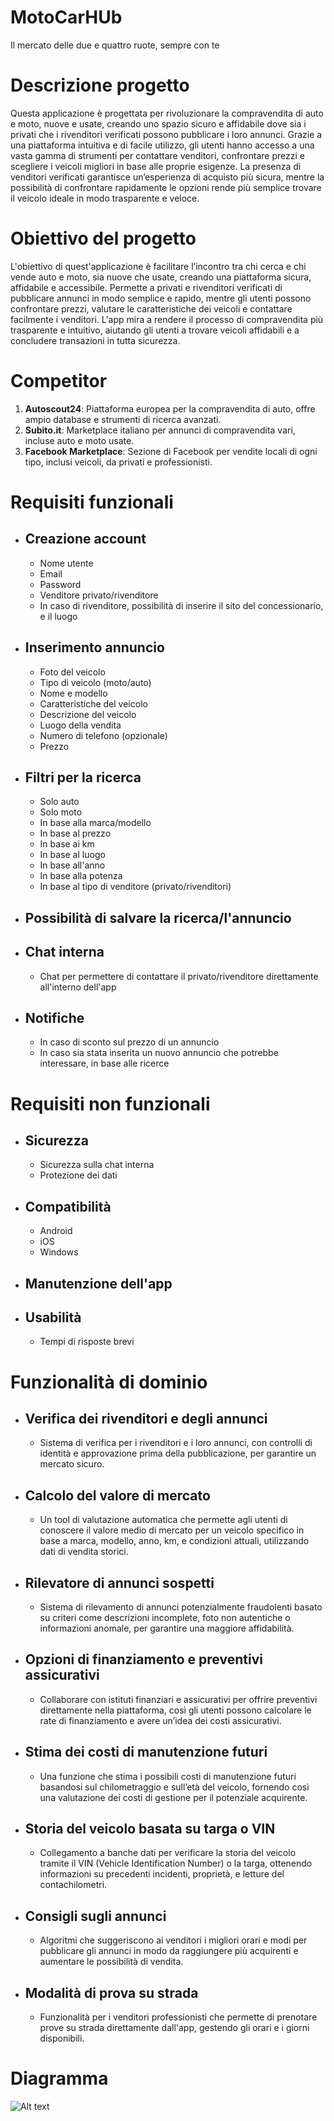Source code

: # MotoCarHUb
Il mercato delle due e quattro ruote, sempre con te

# Descrizione progetto
Questa applicazione è progettata per rivoluzionare la compravendita di auto e moto, nuove e usate, creando uno spazio sicuro e affidabile dove sia i privati che i rivenditori verificati possono pubblicare i loro annunci. Grazie a una piattaforma intuitiva e di facile utilizzo, gli utenti hanno accesso a una vasta gamma di strumenti per contattare venditori, confrontare prezzi e scegliere i veicoli migliori in base alle proprie esigenze. La presenza di venditori verificati garantisce un’esperienza di acquisto più sicura, mentre la possibilità di confrontare rapidamente le opzioni rende più semplice trovare il veicolo ideale in modo trasparente e veloce.

# Obiettivo del progetto
L'obiettivo di quest'applicazione è facilitare l’incontro tra chi cerca e chi vende auto e moto, sia nuove che usate, creando una piattaforma sicura, affidabile e accessibile. Permette a privati e rivenditori verificati di pubblicare annunci in modo semplice e rapido, mentre gli utenti possono confrontare prezzi, valutare le caratteristiche dei veicoli e contattare facilmente i venditori. L'app mira a rendere il processo di compravendita più trasparente e intuitivo, aiutando gli utenti a trovare veicoli affidabili e a concludere transazioni in tutta sicurezza.

# Competitor
1. **Autoscout24**: Piattaforma europea per la compravendita di auto, offre ampio database e strumenti di ricerca avanzati.
2. **Subito.it**: Marketplace italiano per annunci di compravendita vari, incluse auto e moto usate.
3. **Facebook Marketplace**: Sezione di Facebook per vendite locali di ogni tipo, inclusi veicoli, da privati e professionisti.

# Requisiti funzionali
- ## Creazione account
  - Nome utente
  - Email
  - Password
  - Venditore privato/rivenditore
  - In caso di rivenditore, possibilità di inserire il sito del concessionario, e il luogo
 
- ## Inserimento annuncio
  - Foto del veicolo
  - Tipo di veicolo (moto/auto)
  - Nome e modello
  - Caratteristiche del veicolo
  - Descrizione del veicolo
  - Luogo della vendita
  - Numero di telefono (opzionale)
  - Prezzo
 
- ## Filtri per la ricerca
  - Solo auto
  - Solo moto
  - In base alla marca/modello
  - In base al prezzo
  - In base ai km
  - In base al luogo
  - In base all'anno
  - In base alla potenza
  - In base al tipo di venditore (privato/rivenditori)
 
- ## Possibilità di salvare la ricerca/l'annuncio

- ## Chat interna
  - Chat per permettere di contattare il privato/rivenditore direttamente all'interno dell'app
 
- ## Notifiche
  - In caso di sconto sul prezzo di un annuncio
  - In caso sia stata inserita un nuovo annuncio che potrebbe interessare, in base alle ricerce
 
# Requisiti non funzionali
- ## Sicurezza
  - Sicurezza sulla chat interna
  - Protezione dei dati
 
- ## Compatibilità
  - Android
  - iOS
  - Windows
 
- ## Manutenzione dell'app

- ## Usabilità
  - Tempi di risposte brevi
 
# Funzionalità di dominio
- ## Verifica dei rivenditori e degli annunci
  - Sistema di verifica per i rivenditori e i loro annunci, con controlli di identità e approvazione prima della pubblicazione, per garantire un mercato sicuro.
 
- ## Calcolo del valore di mercato
  - Un tool di valutazione automatica che permette agli utenti di conoscere il valore medio di mercato per un veicolo specifico in base a marca, modello, anno, km, e condizioni attuali, utilizzando dati di vendita storici.
 
- ## Rilevatore di annunci sospetti
  - Sistema di rilevamento di annunci potenzialmente fraudolenti basato su criteri come descrizioni incomplete, foto non autentiche o informazioni anomale, per garantire una maggiore affidabilità.
 
- ## Opzioni di finanziamento e preventivi assicurativi
  - Collaborare con istituti finanziari e assicurativi per offrire preventivi direttamente nella piattaforma, così gli utenti possono calcolare le rate di finanziamento e avere un’idea dei costi assicurativi.
 
- ## Stima dei costi di manutenzione futuri
  - Una funzione che stima i possibili costi di manutenzione futuri basandosi sul chilometraggio e sull’età del veicolo, fornendo così una valutazione dei costi di gestione per il potenziale acquirente.
 
- ## Storia del veicolo basata su targa o VIN
  - Collegamento a banche dati per verificare la storia del veicolo tramite il VIN (Vehicle Identification Number) o la targa, ottenendo informazioni su precedenti incidenti, proprietà, e letture del contachilometri.
 
- ## Consigli sugli annunci 
  - Algoritmi che suggeriscono ai venditori i migliori orari e modi per pubblicare gli annunci in modo da raggiungere più acquirenti e aumentare le possibilità di vendita.

- ## Modalità di prova su strada
  - Funzionalità per i venditori professionisti che permette di prenotare prove su strada direttamente dall'app, gestendo gli orari e i giorni disponibili.
 
# Diagramma
![Alt text](http://yuml.me/6cdea9dc.svg)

◆ **EXERCISE AIM**: Turn every line of source text in the records above into a numbered list, skipping blank lines. Leave the pictures out of the answer.

◆ **FINISHED EXERCISE**:
1. Source code
2. : # MotoCarHUb
3. Il mercato delle due e quattro ruote, sempre con te
4. # Descrizione progetto
5. Questa applicazione è progettata per rivoluzionare la compravendita di auto e moto, nuove e usate, creando uno spazio sicuro e affidabile dove sia i privati che i rivenditori verificati possono pubblicare i loro annunci. Grazie a una piattaforma intuitiva e di facile utilizzo, gli utenti hanno accesso a una vasta gamma di strumenti per contattare venditori, confrontare prezzi e scegliere i veicoli migliori in base alle proprie esigenze. La presenza di venditori verificati garantisce un’esperienza di acquisto più sicura, mentre la possibilità di confrontare rapidamente le opzioni rende più semplice trovare il veicolo ideale in modo trasparente e veloce.
6. # Obiettivo del progetto
7. L'obiettivo di quest'applicazione è facilitare l’incontro tra chi cerca e chi vende auto e moto, sia nuove che usate, creando una piattaforma sicura, affidabile e accessibile. Permette a privati e rivenditori verificati di pubblicare annunci in modo semplice e rapido, mentre gli utenti possono confrontare prezzi, valutare le caratteristiche dei veicoli e contattare facilmente i venditori. L'app mira a rendere il processo di compravendita più trasparente e intuitivo, aiutando gli utenti a trovare veicoli affidabili e a concludere transazioni in tutta sicurezza.
8. # Competitor
9. 1. **Autoscout24**: Piattaforma europea per la compravendita di auto, offre ampio database e strumenti di ricerca avanzati.
10. 2. **Subito.it**: Marketplace italiano per annunci di compravendita vari, incluse auto e moto usate.
11. 3. **Facebook Marketplace**: Sezione di Facebook per vendite locali di ogni tipo, inclusi veicoli, da privati e professionisti.
12. # Requisiti funzionali
13. - ## Creazione account
14.   - Nome utente
15.   - Email
16.   - Password
17.   - Venditore privato/rivenditore
18.   - In caso di rivenditore, possibilità di inserire il sito del concessionario, e il luogo
19. - ## Inserimento annuncio
20.   - Foto del veicolo
21.   - Tipo di veicolo (moto/auto)
22.   - Nome e modello
23.   - Caratteristiche del veicolo
24.   - Descrizione del veicolo
25.   - Luogo della vendita
26.   - Numero di telefono (opzionale)
27.   - Prezzo
28. - ## Filtri per la ricerca
29.   - Solo auto
30.   - Solo moto
31.   - In base alla marca/modello
32.   - In base al prezzo
33.   - In base ai km
34.   - In base al luogo
35.   - In base all'anno
36.   - In base alla potenza
37.   - In base al tipo di venditore (privato/rivenditori)
38. - ## Possibilità di salvare la ricerca/l'annuncio
39. - ## Chat interna
40.   - Chat per permettere di contattare il privato/rivenditore direttamente all'interno dell'app
41. - ## Notifiche
42.   - In caso di sconto sul prezzo di un annuncio
43.   - In caso sia stata inserita un nuovo annuncio che potrebbe interessare, in base alle ricerce
44. # Requisiti non funzionali
45. - ## Sicurezza
46.   - Sicurezza sulla chat interna
47.   - Protezione dei dati
48. - ## Compatibilità
49.   - Android
50.   - iOS
51.   - Windows
52. - ## Manutenzione dell'app
53. - ## Usabilità
54.   - Tempi di risposte brevi
55. # Funzionalità di dominio
56. - ## Verifica dei rivenditori e degli annunci
57.   - Sistema di verifica per i rivenditori e i loro annunci, con controlli di identità e approvazione prima della pubblicazione, per garantire un mercato sicuro.
58. - ## Calcolo del valore di mercato
59.   - Un tool di valutazione automatica che permette agli utenti di conoscere il valore medio di mercato per un veicolo specifico in base a marca, modello, anno, km, e condizioni attuali, utilizzando dati di vendita storici.
60. - ## Rilevatore di annunci sospetti
61.   - Sistema di rilevamento di annunci potenzialmente fraudolenti basato su criteri come descrizioni incomplete, foto non autentiche o informazioni anomale, per garantire una maggiore affidabilità.
62. - ## Opzioni di finanziamento e preventivi assicurativi
63.   - Collaborare con istituti finanziari e assicurativi per offrire preventivi direttamente nella piattaforma, così gli utenti possono calcolare le rate di finanziamento e avere un’idea dei costi assicurativi.
64. - ## Stima dei costi di manutenzione futuri
65.   - Una funzione che stima i possibili costi di manutenzione futuri basandosi sul chilometraggio e sull’età del veicolo, fornendo così una valutazione dei costi di gestione per il potenziale acquirente.
66. - ## Storia del veicolo basata su targa o VIN
67.   - Collegamento a banche dati per verificare la storia del veicolo tramite il VIN (Vehicle Identification Number) o la targa, ottenendo informazioni su precedenti incidenti, proprietà, e letture del contachilometri.
68. - ## Consigli sugli annunci 
69.   - Algoritmi che suggeriscono ai venditori i migliori orari e modi per pubblicare gli annunci in modo da raggiungere più acquirenti e aumentare le possibilità di vendita.
70. - ## Modalità di prova su strada
71.   - Funzionalità per i venditori professionisti che permette di prenotare prove su strada direttamente dall'app, gestendo gli orari e i giorni disponibili.
72. # Diagramma
73. ![Alt text](http://yuml.me/6cdea9dc.svg)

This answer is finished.